From beef recalls to Dr. Oz’s “magic” touch to the popularity of gluten free diets, the final instalment of our 2012 in review awaits!
6. Beef gets beat up. 2013 was a bad year for the beef industry! First, Hu et al. published a study linking red meat consumption to higher risk of all-cause mortality, which was then broadcast worldwide with a multitude of terrifying headlines. Keep in mind, the data was correlational not causative, though the results were fairly suggestive – risk of death increased 13% with a daily serving of unprocessed red meat, 20% with processed meat like bacon or sausage. For a great critical appraisal, see what Dr. Yoni Freedhoff from Weighty Matters has to say, as well as this telling quote from the original study authors: “A moderate [red meat] consumption, for example one serving every other day, I think is fine.”
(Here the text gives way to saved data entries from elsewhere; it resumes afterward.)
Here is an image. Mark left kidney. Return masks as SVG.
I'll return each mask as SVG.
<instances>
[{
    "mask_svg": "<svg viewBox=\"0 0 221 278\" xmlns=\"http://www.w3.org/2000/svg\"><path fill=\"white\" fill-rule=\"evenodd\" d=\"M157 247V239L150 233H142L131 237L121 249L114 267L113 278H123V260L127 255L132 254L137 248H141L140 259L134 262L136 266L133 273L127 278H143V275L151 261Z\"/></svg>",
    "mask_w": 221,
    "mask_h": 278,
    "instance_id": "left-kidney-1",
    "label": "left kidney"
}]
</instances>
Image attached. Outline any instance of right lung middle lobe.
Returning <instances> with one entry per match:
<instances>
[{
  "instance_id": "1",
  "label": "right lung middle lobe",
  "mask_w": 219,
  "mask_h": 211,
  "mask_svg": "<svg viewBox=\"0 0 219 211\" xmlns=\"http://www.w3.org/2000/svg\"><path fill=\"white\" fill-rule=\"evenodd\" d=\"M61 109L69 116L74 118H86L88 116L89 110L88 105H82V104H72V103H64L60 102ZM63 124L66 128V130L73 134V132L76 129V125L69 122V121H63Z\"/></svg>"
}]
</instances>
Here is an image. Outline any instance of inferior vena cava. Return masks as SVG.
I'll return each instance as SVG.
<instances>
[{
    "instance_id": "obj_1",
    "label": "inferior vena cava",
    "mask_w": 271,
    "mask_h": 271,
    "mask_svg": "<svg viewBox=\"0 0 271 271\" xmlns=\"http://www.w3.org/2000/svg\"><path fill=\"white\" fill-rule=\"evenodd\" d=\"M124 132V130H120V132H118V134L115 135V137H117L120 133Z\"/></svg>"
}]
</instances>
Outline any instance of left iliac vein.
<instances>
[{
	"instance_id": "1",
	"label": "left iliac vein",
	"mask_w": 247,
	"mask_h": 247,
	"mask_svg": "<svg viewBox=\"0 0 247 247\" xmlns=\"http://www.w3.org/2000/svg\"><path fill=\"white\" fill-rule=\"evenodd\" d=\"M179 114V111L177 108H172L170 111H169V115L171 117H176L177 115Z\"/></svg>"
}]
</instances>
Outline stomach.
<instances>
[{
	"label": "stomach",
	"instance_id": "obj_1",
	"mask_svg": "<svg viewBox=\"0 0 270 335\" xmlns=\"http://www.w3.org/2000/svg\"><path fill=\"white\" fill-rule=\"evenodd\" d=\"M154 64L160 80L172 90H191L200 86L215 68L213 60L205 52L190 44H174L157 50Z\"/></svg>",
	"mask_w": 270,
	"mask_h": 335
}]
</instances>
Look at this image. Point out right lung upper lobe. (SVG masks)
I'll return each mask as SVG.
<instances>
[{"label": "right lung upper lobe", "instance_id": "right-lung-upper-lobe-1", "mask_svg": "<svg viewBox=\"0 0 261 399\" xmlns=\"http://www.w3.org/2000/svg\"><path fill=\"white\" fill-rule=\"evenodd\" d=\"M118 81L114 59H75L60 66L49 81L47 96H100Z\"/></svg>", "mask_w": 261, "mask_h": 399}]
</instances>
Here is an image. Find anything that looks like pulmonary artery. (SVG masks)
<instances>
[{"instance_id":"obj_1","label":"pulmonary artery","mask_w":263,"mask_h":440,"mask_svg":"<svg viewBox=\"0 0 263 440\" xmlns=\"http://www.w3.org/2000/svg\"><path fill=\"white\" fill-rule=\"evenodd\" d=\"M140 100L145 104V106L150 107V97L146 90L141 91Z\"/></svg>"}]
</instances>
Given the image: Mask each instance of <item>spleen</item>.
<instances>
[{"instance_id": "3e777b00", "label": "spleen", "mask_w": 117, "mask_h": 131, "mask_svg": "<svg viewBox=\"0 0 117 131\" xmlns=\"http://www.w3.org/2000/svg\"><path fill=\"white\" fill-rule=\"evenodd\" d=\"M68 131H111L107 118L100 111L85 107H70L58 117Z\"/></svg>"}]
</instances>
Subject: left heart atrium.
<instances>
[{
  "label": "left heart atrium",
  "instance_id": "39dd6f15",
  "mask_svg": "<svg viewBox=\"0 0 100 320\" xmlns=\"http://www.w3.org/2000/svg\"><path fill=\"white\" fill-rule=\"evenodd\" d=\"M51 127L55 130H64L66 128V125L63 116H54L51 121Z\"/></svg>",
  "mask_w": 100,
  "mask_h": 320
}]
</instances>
But that wasn’t it for beef – the hits just kept on coming! In mid-September, a massive beef recall, impacting both Canada and the US, was initiated after appallingly bad food safety practices were discovered at XL Foods in Brooks, Alberta.
E. coli was first detected by the Canadian Food Inspection Agency two weeks before action was taken; consequently, nearly 20 people became ill from eating contaminated meat. Not surprisingly, consumer faith in the beef industry has been severely shaken, with an estimated 42% of Canadians reporting that they reduced their beef intake in the wake of the recall and many calling for stricter safety regulations and monitoring. Definitely not a good year for beef.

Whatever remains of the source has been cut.